------ KUTIPAN PILIHAN ------

Beranda aneka Peduli Korban Bencana Sulsel PG Serahkan Bantuan Logistik Senilai Rp 200 Juta

Peduli Korban Bencana Sulsel PG Serahkan Bantuan Logistik Senilai Rp 200 Juta

10
0

SIAGAINDONESIA.COM Sepanjang tahun 2019, tercatat Sulawesi Selatan (Sulsel) tertimpa dua kali bencana besar. Pertama banjir bandang yang mengakibatkan puluhan korban meninggal dan ribuan pengungsi pada Januari lalu. Kemudian banjir kembali melanda sejumlah wilayah di Sulsel, Sulawesi Tengah dan Sulawesi Tenggara sejak Lebaran lalu.

Untuk itu, PT Petrokimia Gresik (PG) yang merupakan anak usaha dari PT Pupuk Indonesia turut menyampaikan kepeduliannya dengan menyerahkan bantuan logistik senilai Rp 200 juta. Bantuan diserahkan bersama Kementerian Pertanian (Kementan) yang langsung didistribusikan kepada masyarakat terdampak bencana oleh Menteri Pertanian, Amran Sulaiman di Kabupaten Maros, Sabtu (15/6/2019)
 
Direktur Produksi PT PG, I Ketut Rusnaya yang hadir dalam penyerahan bantuan mengatakan ada sebanyak enam truk logistik (sembako) dan perlengkapan kebutuhan sehari-hari. Berupa, mie instan, beras, minyak goreng, air minum, biskuit, popok bayi, selimut, dan sebagainya.

------ ENTRI HASIL EKSTRAKSI ------

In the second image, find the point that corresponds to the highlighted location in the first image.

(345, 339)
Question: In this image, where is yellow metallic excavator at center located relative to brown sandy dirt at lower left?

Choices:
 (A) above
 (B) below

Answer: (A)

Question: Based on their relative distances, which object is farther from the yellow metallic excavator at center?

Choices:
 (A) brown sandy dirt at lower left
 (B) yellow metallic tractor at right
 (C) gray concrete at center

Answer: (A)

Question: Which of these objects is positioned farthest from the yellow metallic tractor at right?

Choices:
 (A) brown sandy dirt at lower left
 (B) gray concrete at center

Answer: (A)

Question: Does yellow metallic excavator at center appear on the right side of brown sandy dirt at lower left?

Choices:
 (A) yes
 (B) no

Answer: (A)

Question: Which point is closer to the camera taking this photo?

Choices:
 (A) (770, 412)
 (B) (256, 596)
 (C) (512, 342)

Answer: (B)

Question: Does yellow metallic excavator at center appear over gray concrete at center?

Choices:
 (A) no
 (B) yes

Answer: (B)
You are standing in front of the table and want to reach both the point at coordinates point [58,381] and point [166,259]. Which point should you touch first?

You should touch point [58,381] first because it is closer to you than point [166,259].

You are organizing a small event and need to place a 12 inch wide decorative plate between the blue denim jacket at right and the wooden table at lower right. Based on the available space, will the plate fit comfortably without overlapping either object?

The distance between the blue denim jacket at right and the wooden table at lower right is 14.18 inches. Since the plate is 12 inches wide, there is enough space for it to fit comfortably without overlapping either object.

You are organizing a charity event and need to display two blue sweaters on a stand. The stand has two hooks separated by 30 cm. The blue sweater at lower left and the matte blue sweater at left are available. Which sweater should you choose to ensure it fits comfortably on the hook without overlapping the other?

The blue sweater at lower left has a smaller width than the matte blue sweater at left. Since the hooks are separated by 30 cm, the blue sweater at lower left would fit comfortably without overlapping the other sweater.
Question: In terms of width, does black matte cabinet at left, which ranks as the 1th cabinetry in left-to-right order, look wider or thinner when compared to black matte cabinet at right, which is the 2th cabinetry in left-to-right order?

------

UJI PEMAHAMAN —
(1) Menurut berita bantuan bencana Sulsel, berapa banyak truk logistik yang diserahkan?
(2) Lanjutkan berita bantuan bencana Sulsel mulai dari sesudah kalimat terakhirnya.

KUNCI JAWABAN —
(1) Enam truk.

(2)
“Bantuan kami serahkan, melalui Pemerintah Daerah setempat agar didistribusikan kepara korban yang berada di Kabupaten Soppeng dan Sidrap masing-masing sebanyak dua truk. Serta, ke Kabupaten Wajo dan Enrekang masing-masing satu truk,” ujarnya.
 
“Bantuan ini merupakan inisiasi dari PT Pupuk Indonesia, yang menunjuk PT PG menjadi koordinator untuk menyalurkan bantuan di wilayah Sulsel. Sedangkan, PT Pupuk Kalimantan Timur menjadi koordinator bantuan diwilayah Sulawesi Tenggara,” tuturnya.
 
Di tambahkan Ketut, meskipun lokasi bencana berada jauh di Gresik. Namun, pihaknya turut memberikan empati atas apa yang dialami korban bencana. “Semoga bantuan ini bermanfaat dan dapat meringankan saudara kita di Sulawesi Selatan yang menjadi korban bencana banjir,” tandasnya.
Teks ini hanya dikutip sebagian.